» **ABOUT THIS TASK**:
Please give back each entry below unaltered, leaving the pictures out.

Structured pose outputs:
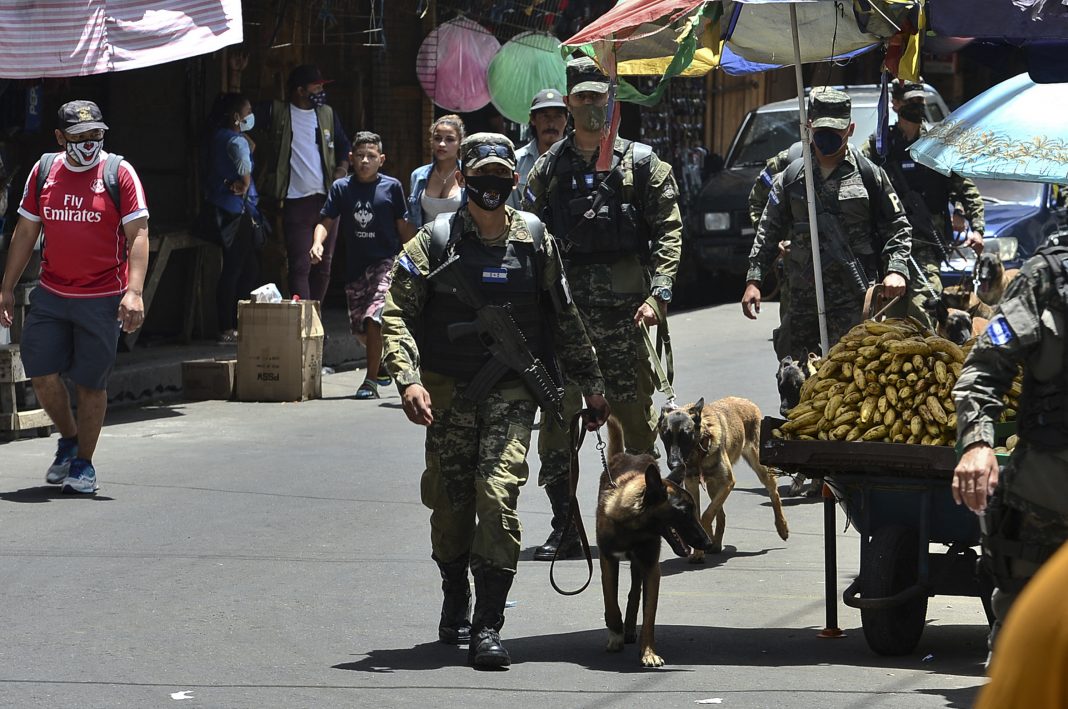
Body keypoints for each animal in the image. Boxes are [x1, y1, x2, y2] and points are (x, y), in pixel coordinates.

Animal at [598, 416, 713, 666]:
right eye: (684, 512)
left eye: (694, 510)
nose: (708, 544)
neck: (634, 527)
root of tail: (630, 455)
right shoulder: (607, 561)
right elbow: (610, 602)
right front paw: (615, 634)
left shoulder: (651, 568)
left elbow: (649, 614)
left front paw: (648, 652)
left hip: (638, 565)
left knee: (634, 592)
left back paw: (631, 628)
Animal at [653, 399, 790, 563]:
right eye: (666, 435)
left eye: (685, 435)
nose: (674, 465)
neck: (700, 449)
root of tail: (747, 402)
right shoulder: (692, 485)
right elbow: (701, 515)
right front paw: (699, 551)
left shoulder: (728, 482)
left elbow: (706, 515)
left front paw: (702, 543)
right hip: (713, 485)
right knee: (720, 514)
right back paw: (715, 544)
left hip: (759, 467)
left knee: (773, 493)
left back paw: (782, 527)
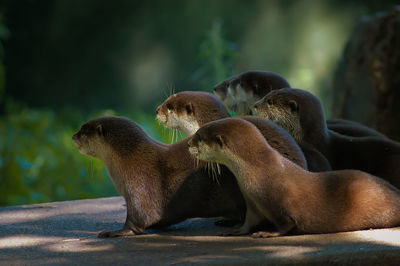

» **ANSWER BOX**:
Body keypoints for each animal in the image. Boxes are [x1, y1, x2, y2] and points are (x, y), in pixel coordinates.

Animal at [598, 416, 713, 666]:
right eye: (684, 512)
left eye: (694, 510)
nose: (708, 544)
neck: (634, 527)
root of tail: (630, 455)
right shoulder: (607, 561)
right elbow: (610, 602)
right front paw: (615, 634)
left shoulder: (651, 568)
left elbow: (649, 614)
left front paw: (648, 652)
left hip: (638, 565)
left knee: (634, 592)
left back paw: (631, 628)
Animal at [653, 399, 790, 563]:
right eye: (666, 435)
left eye: (685, 435)
nose: (674, 465)
neck: (700, 449)
root of tail: (747, 402)
right shoulder: (692, 485)
right elbow: (701, 515)
right front paw: (699, 551)
left shoulder: (728, 482)
left elbow: (706, 515)
left front paw: (702, 543)
right hip: (713, 485)
right knee: (720, 514)
right back paw: (715, 544)
left hip: (759, 467)
left knee: (773, 493)
left back paw: (782, 527)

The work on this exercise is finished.